Gdy widzimy, jak efekty naszej ciężkiej pracy zostają w bardzo łatwy sposób niszczone, napełnia nas rozgoryczenie. Takie uczucie może się przydarzyć nie tylko, gdy myślimy o rzeczach materialnych, ale także o rzeczywistościach duchowych.
Słowa Ewangelii według Świętego Mateusza (Mt 21, 33-43)
Jezus powiedział do arcykapłanów i starszych ludu: "Posłuchajcie innej przypowieści. Był pewien gospodarz, który założył winnicę. Otoczył ją murem, wykopał w niej tłocznie, zbudował wieżę, w końcu oddał ją w dzierżawę rolnikom i wyjechał. Gdy nadszedł czas zbiorów, posłał swoje sługi do rolników, by odebrali plon jemu należny. Ale rolnicy chwycili jego sługi i jednego obili, drugiego zabili, trzeciego zaś ukamienowali. Wtedy posłał inne sługi, więcej niż za pierwszym razem, lecz i z nimi tak samo postąpili. W końcu posłał do nich swego syna, tak sobie myśląc: Uszanują mojego syna.

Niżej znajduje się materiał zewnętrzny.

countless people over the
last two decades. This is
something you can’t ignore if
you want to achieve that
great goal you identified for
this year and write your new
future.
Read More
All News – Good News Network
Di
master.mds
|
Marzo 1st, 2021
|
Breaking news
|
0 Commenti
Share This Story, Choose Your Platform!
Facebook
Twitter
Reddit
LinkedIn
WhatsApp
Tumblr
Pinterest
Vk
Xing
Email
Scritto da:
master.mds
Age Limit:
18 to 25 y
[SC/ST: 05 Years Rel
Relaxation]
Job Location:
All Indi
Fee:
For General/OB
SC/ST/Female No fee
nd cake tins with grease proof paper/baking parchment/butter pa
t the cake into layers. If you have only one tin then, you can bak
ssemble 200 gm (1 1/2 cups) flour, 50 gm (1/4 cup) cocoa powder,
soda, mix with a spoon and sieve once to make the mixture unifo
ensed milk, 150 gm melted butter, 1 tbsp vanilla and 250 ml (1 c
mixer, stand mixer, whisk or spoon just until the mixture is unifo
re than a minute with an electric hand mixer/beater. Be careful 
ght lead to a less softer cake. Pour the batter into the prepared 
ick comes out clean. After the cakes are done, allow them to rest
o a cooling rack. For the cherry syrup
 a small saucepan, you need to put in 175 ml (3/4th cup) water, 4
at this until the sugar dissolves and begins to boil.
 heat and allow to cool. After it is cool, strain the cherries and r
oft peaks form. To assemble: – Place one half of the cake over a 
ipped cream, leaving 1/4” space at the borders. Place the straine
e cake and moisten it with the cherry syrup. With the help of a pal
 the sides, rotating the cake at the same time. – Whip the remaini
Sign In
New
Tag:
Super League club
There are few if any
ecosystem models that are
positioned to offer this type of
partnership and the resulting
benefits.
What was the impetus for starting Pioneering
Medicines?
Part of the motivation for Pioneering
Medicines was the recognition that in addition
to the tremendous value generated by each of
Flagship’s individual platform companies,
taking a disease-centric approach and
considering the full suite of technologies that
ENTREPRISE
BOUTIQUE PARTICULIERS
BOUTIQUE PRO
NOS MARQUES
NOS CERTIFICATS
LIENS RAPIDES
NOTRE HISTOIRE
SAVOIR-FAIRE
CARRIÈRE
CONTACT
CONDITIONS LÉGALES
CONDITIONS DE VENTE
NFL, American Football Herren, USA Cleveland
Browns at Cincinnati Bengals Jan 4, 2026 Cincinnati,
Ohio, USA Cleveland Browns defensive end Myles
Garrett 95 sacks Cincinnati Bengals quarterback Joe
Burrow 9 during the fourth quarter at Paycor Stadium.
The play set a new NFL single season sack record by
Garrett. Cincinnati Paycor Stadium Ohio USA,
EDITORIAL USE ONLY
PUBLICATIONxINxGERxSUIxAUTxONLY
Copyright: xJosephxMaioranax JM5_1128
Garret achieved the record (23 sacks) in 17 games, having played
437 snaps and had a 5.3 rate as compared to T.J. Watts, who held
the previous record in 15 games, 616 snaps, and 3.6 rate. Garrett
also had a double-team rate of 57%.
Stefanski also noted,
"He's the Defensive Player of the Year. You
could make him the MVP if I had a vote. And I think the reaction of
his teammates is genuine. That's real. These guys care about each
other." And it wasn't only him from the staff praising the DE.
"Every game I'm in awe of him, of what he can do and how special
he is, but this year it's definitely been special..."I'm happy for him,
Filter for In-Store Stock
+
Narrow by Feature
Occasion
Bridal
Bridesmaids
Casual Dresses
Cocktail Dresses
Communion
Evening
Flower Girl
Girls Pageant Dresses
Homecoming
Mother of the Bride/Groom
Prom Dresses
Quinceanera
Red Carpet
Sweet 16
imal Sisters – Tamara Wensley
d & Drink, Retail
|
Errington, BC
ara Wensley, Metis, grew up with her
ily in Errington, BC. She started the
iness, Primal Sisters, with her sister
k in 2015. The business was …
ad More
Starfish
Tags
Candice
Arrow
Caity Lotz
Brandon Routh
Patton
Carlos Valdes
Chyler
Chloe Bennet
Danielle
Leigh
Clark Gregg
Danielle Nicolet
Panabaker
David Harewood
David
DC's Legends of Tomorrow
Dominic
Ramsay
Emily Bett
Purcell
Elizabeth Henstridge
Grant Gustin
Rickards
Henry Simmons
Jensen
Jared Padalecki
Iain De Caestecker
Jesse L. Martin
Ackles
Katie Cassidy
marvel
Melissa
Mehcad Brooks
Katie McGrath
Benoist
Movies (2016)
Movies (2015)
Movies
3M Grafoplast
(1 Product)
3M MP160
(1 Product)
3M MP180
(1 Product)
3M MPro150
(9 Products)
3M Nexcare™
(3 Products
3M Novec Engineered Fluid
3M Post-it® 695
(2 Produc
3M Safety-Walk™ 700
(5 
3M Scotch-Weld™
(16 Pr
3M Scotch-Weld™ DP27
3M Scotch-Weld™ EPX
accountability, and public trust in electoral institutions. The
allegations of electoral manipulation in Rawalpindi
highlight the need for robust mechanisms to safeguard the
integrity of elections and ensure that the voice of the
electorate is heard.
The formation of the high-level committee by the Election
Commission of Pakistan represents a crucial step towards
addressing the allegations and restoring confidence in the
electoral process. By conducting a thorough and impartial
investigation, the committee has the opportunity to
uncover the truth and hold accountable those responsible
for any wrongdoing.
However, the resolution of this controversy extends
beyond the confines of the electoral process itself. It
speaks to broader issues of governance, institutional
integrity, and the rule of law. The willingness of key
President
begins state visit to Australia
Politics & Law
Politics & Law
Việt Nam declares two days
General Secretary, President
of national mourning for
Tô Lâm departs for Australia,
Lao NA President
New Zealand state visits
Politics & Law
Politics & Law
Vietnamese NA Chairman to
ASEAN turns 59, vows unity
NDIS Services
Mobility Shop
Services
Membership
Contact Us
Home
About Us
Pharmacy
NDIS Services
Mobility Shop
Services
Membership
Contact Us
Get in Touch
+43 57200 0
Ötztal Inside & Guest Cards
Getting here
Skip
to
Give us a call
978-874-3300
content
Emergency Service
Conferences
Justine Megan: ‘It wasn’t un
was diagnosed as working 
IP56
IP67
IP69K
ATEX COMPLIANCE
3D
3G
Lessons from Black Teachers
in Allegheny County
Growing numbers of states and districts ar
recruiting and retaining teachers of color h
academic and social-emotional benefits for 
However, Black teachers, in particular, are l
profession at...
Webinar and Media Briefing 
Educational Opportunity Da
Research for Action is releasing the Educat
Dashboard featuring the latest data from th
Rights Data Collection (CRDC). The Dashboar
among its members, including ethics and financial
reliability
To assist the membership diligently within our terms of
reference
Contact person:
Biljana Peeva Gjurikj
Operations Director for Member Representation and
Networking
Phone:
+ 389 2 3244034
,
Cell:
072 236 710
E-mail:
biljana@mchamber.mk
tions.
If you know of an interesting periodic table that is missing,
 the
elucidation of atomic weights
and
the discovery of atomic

Lecz rolnicy, zobaczywszy syna, mówili do siebie: »To jest dziedzic; chodźcie, zabijmy go, a posiądziemy jego dziedzictwo«. Chwyciwszy go, wyrzucili z winnicy i zabili. Kiedy więc przybędzie właściciel winnicy, co uczyni z owymi rolnikami?". Rzekli Mu: "Nędzników marnie wytraci, a winnicę odda w dzierżawę innym rolnikom, takim, którzy mu będą oddawali plon we właściwej porze". Jezus im rzekł: "Czy nigdy nie czytaliście w Piśmie: »Ten właśnie kamień, który odrzucili budujący, stał się głowicą węgła. Pan to sprawił, i jest cudem w naszych oczach«. Dlatego powiadam wam: Królestwo Boże będzie wam zabrane, a dane narodowi, który wyda jego owoce".
Wyobraź sobie, że to Ty założyłeś winnicę, w którą włożyłeś wiele trudu i serca. Wyobraź sobie, że ludzie, którym ufasz i powierzasz opiekę nad dorobkiem twojego życia, niszczą i zabijają wszystko i wszystkich. A co, jeśli Bóg tak właśnie patrzy na Ciebie? Patrzy, jak na winnicę, która jest niszczona, patrzy jak na syna, który zostaje zabity. A co jeśli tym, który niszczy winnicę jesteś Ty sam?
Przy tej Ewangelii musimy zobaczyć, że często wielkie dzieła Boże, niestety ulegają zniszczeniu. Często my sami się do tego przyczyniamy, przez zgorszenie, przez grzech, nienawiść… Być może budzi się w nas rozpacz, gdy widzimy upadek moralny, gdy widzimy upadek człowieczeństwa. Sam, jako młody kapłan, odczuwam ból, gdy z jednej strony staram się i robię wszystko, co w mojej mocy, by moje kapłaństwo było służbą i dobrym świadectwem dla innych, a z drugiej doświadczam pogardy dla Boga, dla wiary, i dla Kościoła, która wynika z grzechu tych, którym na Kościele nie zależy, lub co gorsza tych, którzy przedstawiając się jako "ludzie Kościoła", okazali się jego wrogami.
Dlatego właśnie potrzeba nam modlitwy i wiary. A chociaż czasem wydaje się to tak niewiele, to może właśnie ten skrawek wiary i ta odrobina modlitwy będą głowicą węgła i kamieniem, na którym Kościół wciąż może trwać i przetrwać kolejne wieki.